Esta ausência gera "uma falta de interesse ou a um interesse menor" de implementar ações afirmativas de gênero, incluindo aquelas estabelecidas na legislação, como as cotas de gênero para disputas proporcionais ou a obrigação de investir, pelo menos, 5% do Fundo Partidário em programas de promoção e incentivo a participação das mulheres na política.
A pontuação é da professora de Direito Eleitoral da Universidade Federal do Ceará Raquel Machado Malenchini. "Essas cotas passam a ser implementadas mais por uma obrigação legal do que por um sentimento de que realmente aquele espaço é um espaço das mulheres", completa. "Então, nós temos um cenário em que o erro começa na estrutura partidária".
Caminhos possíveis
Ao contrário de ações afirmativas como a cota de gênero para as candidaturas proporcionais, não existem regras a respeito da participação feminina ou mesmo de paridade de gênero nas direções partidárias. Em resposta a uma consulta elaborada pela ex-senadora Lídice da Mata (PSB-BA), o TSE entendeu que seria um "verdadeiro paradoxo democrático" se os partidos não aplicassem na estrutura interna regra semelhante à utilizada nas disputas eleitorais — ou seja, pelo menos 30% de mulheres.
"Não sendo crível que a democracia interna dos partidos políticos não reflita a democracia que se busca vivenciar, em última instância, nas próprias bases estatais", dizia o voto da relatora e então ministra do Tribunal, Rosa Weber. A Corte eleitoral enviou ainda um pedido ao Congresso Nacional para que esta previsão fosse incluída na legislação.

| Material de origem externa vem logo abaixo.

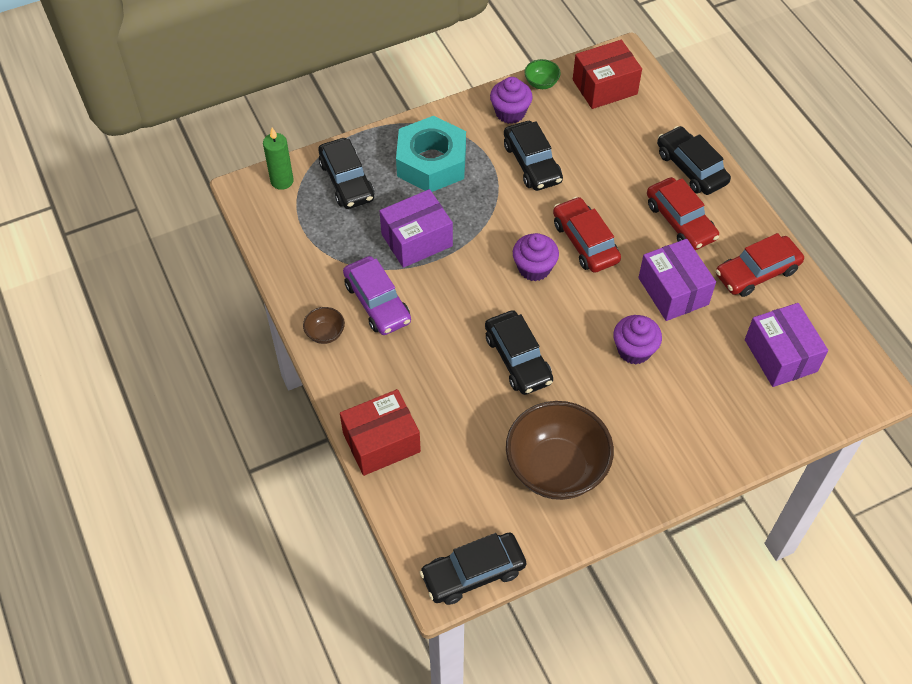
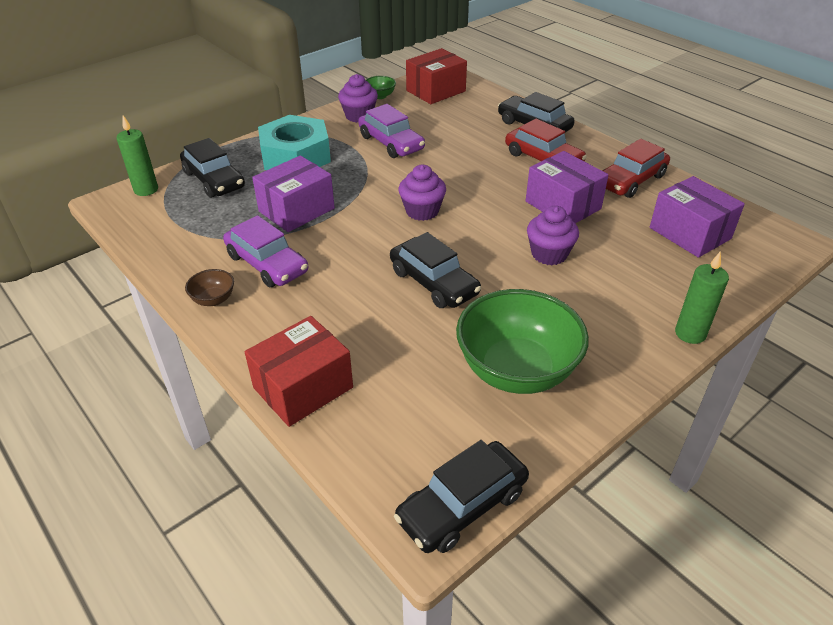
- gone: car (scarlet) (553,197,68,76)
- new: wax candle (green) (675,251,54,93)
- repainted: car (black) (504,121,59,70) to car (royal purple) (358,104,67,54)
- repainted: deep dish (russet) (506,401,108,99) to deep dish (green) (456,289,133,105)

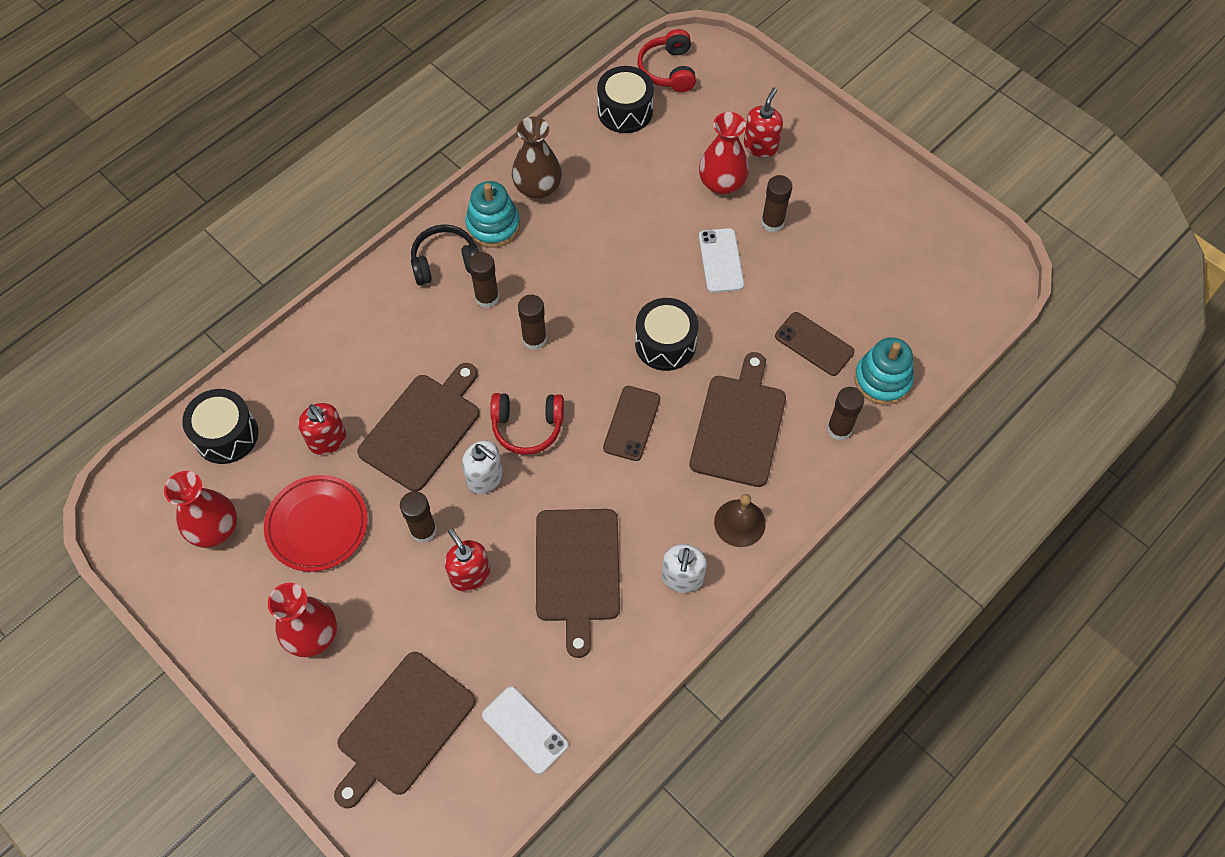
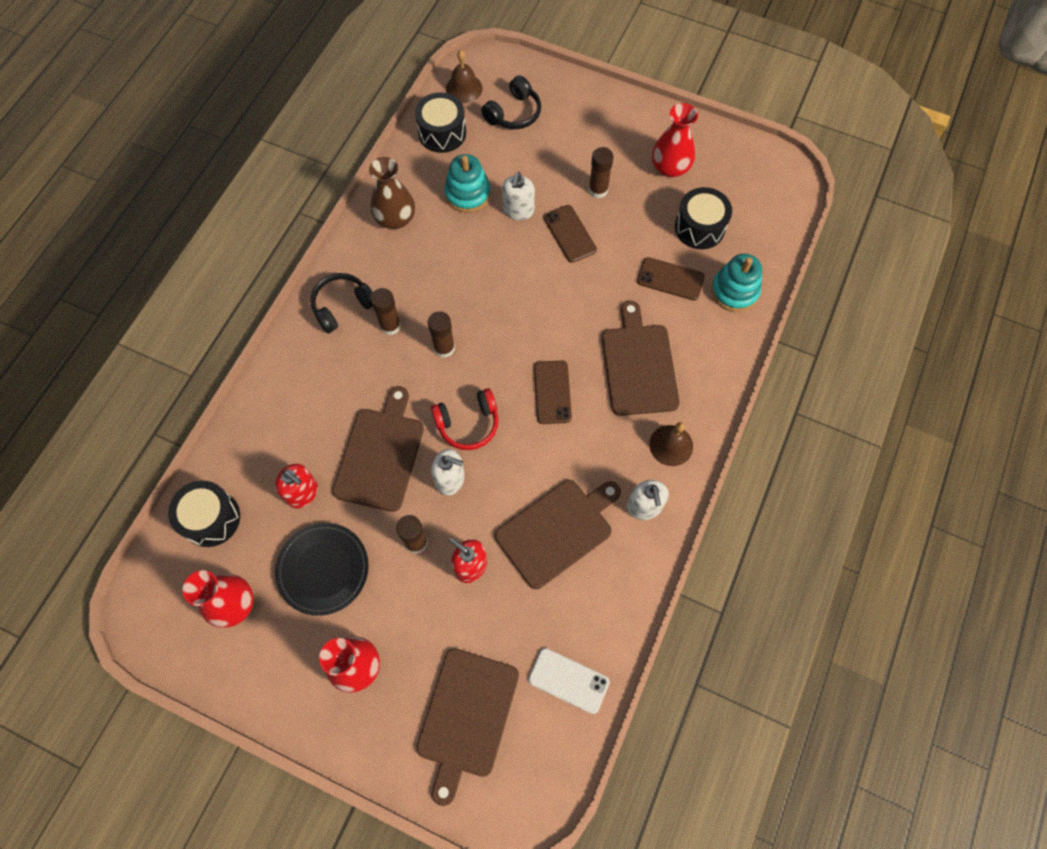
- gone: soap pump (scarlet) (744,88,39,69)
- gone: glue (russet) (827,387,37,54)
- new: headphones (black) (481,75,60,54)
- new: soap pump (pure white) (502,172,33,48)
- shifted: ring stacker (aqua) (465,181,55,67) to (444,154,47,59)
- shifted: drum (black) (635,298,63,73) to (675,187,57,62)
- shifted: tall vase (scarlet) (699,112,50,82) to (652,103,46,75)
- swapped: headphones (scarlet) (637,29,59,63) to hand bell (russet) (446,50,37,53)
- repainted: dinner plate (scarlet) (264,475,104,97) to dinner plate (black) (275,523,94,93)
- repainted: mobile phone (pure white) (699,228,45,65) to mobile phone (russet) (544,205,53,58)
- rotated: cutting board (russet) (536,509,84,149) = (495,480,126,109) 105 degrees counterclockwise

"Mas essa consulta não é vinculante, então é uma orientação do Poder Judiciário que determinou que o Poder Legislativo ajuste a legislação, mas por enquanto nós não temos nenhuma norma que obrigue e que leve a aplicação de sanção aos partidos políticos que não observarem", explica Raquel Machado Malenchini. "De todo modo, esse entendimento do Poder Judiciário é uma sinalização de que há algo errado na situação atual, na estrutura atual dos partidos políticos", completa a professora.
Doutora em Ciência Política e professora de Ciência Política e de Gestão de Partidos Políticos na Uninter, Karolina Roeder destaca que a discussão sobre a participação das mulheres na política teve um grande avanço no debate público e, agora, isso precisa ser espelhado pelos partidos.
"É um acordo que a gente já tem, na opinião pública, de que ninguém em sã consciência é contra aumentar a quantidade de mulheres na política. Mas os partidos precisam avançar nisso também"
"Falta interesse político, porque é disputa, disputa de poder. A gente vai ter que diminuir o poder de quem já está, de quem faz parte do status quo para colocar mulheres. Então, há uma resistência", pondera. "Os partidos têm autonomia, eles têm que ter autonomia. Mas tem que ter cobrança, sobretudo porque o recurso deles hoje é público".